[Transcribed page contents]
+ + + +

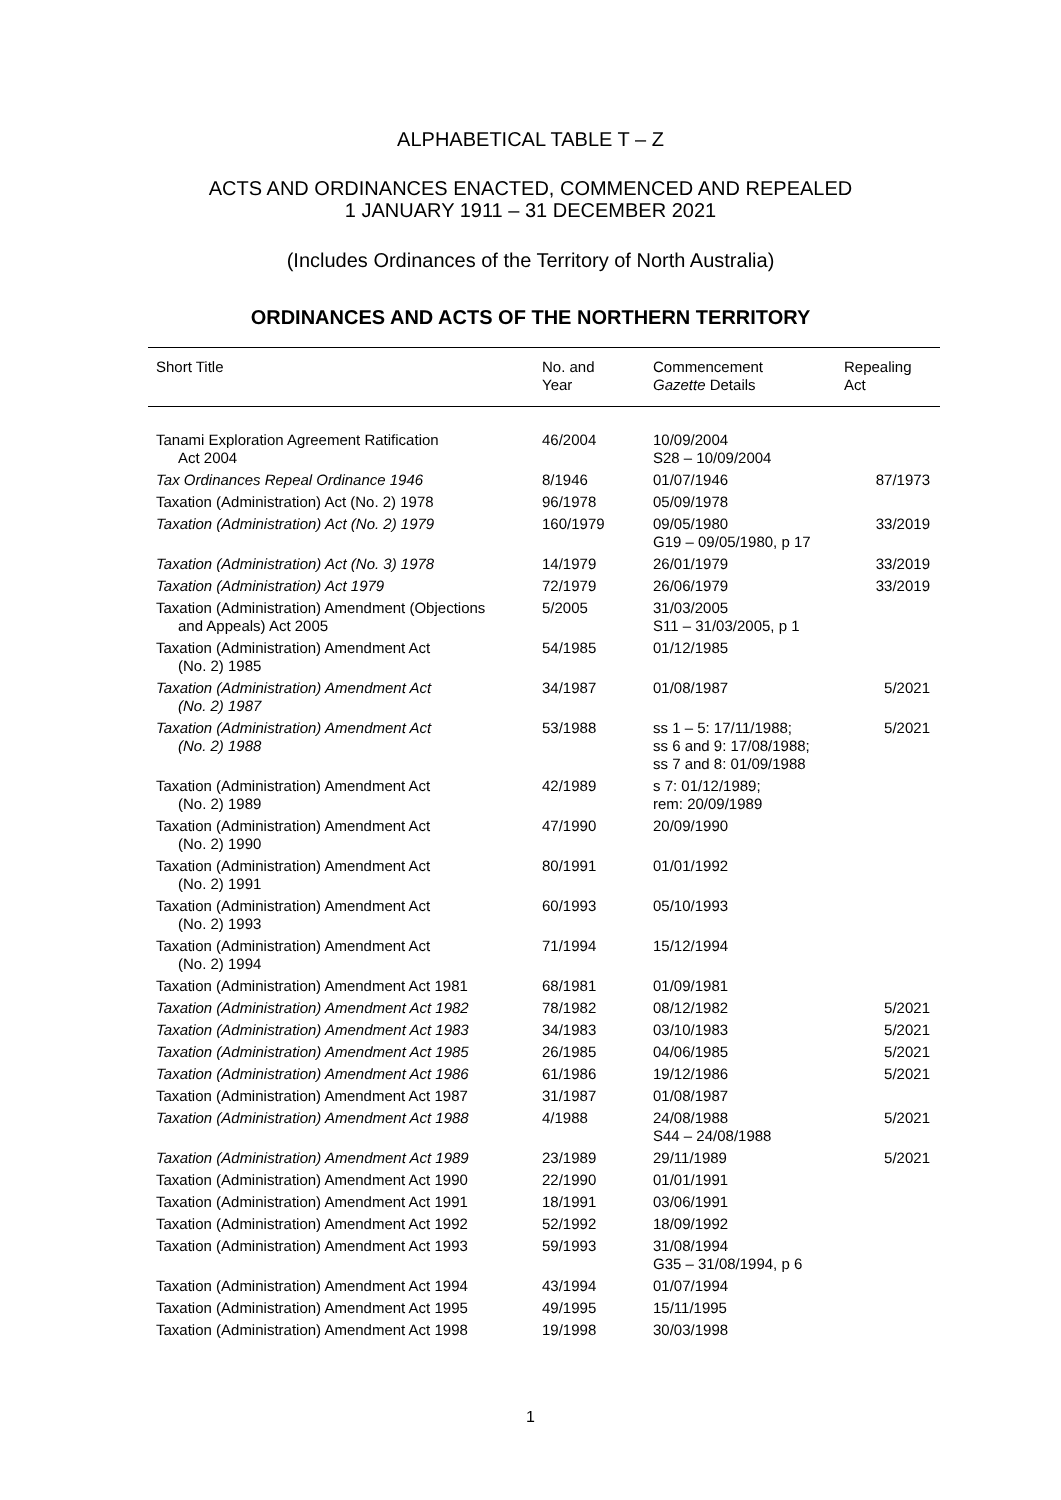ALPHABETICAL TABLE T – Z
ACTS AND ORDINANCES ENACTED, COMMENCED AND REPEALED
1 JANUARY 1911 – 31 DECEMBER 2021
(Includes Ordinances of the Territory of North Australia)
ORDINANCES AND ACTS OF THE NORTHERN TERRITORY
| Short Title | No. and Year | Commencement Gazette Details | Repealing Act |
| --- | --- | --- | --- |
| Tanami Exploration Agreement Ratification Act 2004 | 46/2004 | 10/09/2004 S28 – 10/09/2004 | |
| Tax Ordinances Repeal Ordinance 1946 | 8/1946 | 01/07/1946 | 87/1973 |
| Taxation (Administration) Act (No. 2) 1978 | 96/1978 | 05/09/1978 | |
| Taxation (Administration) Act (No. 2) 1979 | 160/1979 | 09/05/1980 G19 – 09/05/1980, p 17 | 33/2019 |
| Taxation (Administration) Act (No. 3) 1978 | 14/1979 | 26/01/1979 | 33/2019 |
| Taxation (Administration) Act 1979 | 72/1979 | 26/06/1979 | 33/2019 |
| Taxation (Administration) Amendment (Objections and Appeals) Act 2005 | 5/2005 | 31/03/2005 S11 – 31/03/2005, p 1 | |
| Taxation (Administration) Amendment Act (No. 2) 1985 | 54/1985 | 01/12/1985 | |
| Taxation (Administration) Amendment Act (No. 2) 1987 | 34/1987 | 01/08/1987 | 5/2021 |
| Taxation (Administration) Amendment Act (No. 2) 1988 | 53/1988 | ss 1 – 5: 17/11/1988; ss 6 and 9: 17/08/1988; ss 7 and 8: 01/09/1988 | 5/2021 |
| Taxation (Administration) Amendment Act (No. 2) 1989 | 42/1989 | s 7: 01/12/1989; rem: 20/09/1989 | |
| Taxation (Administration) Amendment Act (No. 2) 1990 | 47/1990 | 20/09/1990 | |
| Taxation (Administration) Amendment Act (No. 2) 1991 | 80/1991 | 01/01/1992 | |
| Taxation (Administration) Amendment Act (No. 2) 1993 | 60/1993 | 05/10/1993 | |
| Taxation (Administration) Amendment Act (No. 2) 1994 | 71/1994 | 15/12/1994 | |
| Taxation (Administration) Amendment Act 1981 | 68/1981 | 01/09/1981 | |
| Taxation (Administration) Amendment Act 1982 | 78/1982 | 08/12/1982 | 5/2021 |
| Taxation (Administration) Amendment Act 1983 | 34/1983 | 03/10/1983 | 5/2021 |
| Taxation (Administration) Amendment Act 1985 | 26/1985 | 04/06/1985 | 5/2021 |
| Taxation (Administration) Amendment Act 1986 | 61/1986 | 19/12/1986 | 5/2021 |
| Taxation (Administration) Amendment Act 1987 | 31/1987 | 01/08/1987 | |
| Taxation (Administration) Amendment Act 1988 | 4/1988 | 24/08/1988 S44 – 24/08/1988 | 5/2021 |
| Taxation (Administration) Amendment Act 1989 | 23/1989 | 29/11/1989 | 5/2021 |
| Taxation (Administration) Amendment Act 1990 | 22/1990 | 01/01/1991 | |
| Taxation (Administration) Amendment Act 1991 | 18/1991 | 03/06/1991 | |
| Taxation (Administration) Amendment Act 1992 | 52/1992 | 18/09/1992 | |
| Taxation (Administration) Amendment Act 1993 | 59/1993 | 31/08/1994 G35 – 31/08/1994, p 6 | |
| Taxation (Administration) Amendment Act 1994 | 43/1994 | 01/07/1994 | |
| Taxation (Administration) Amendment Act 1995 | 49/1995 | 15/11/1995 | |
| Taxation (Administration) Amendment Act 1998 | 19/1998 | 30/03/1998 | |
1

+ + + +

▸ **What the task asks**:
Across all the records, find the lines containing the word "ACTS" and reproduce each one.

▸ **Response**:
ACTS AND ORDINANCES ENACTED, COMMENCED AND REPEALED
ORDINANCES AND ACTS OF THE NORTHERN TERRITORY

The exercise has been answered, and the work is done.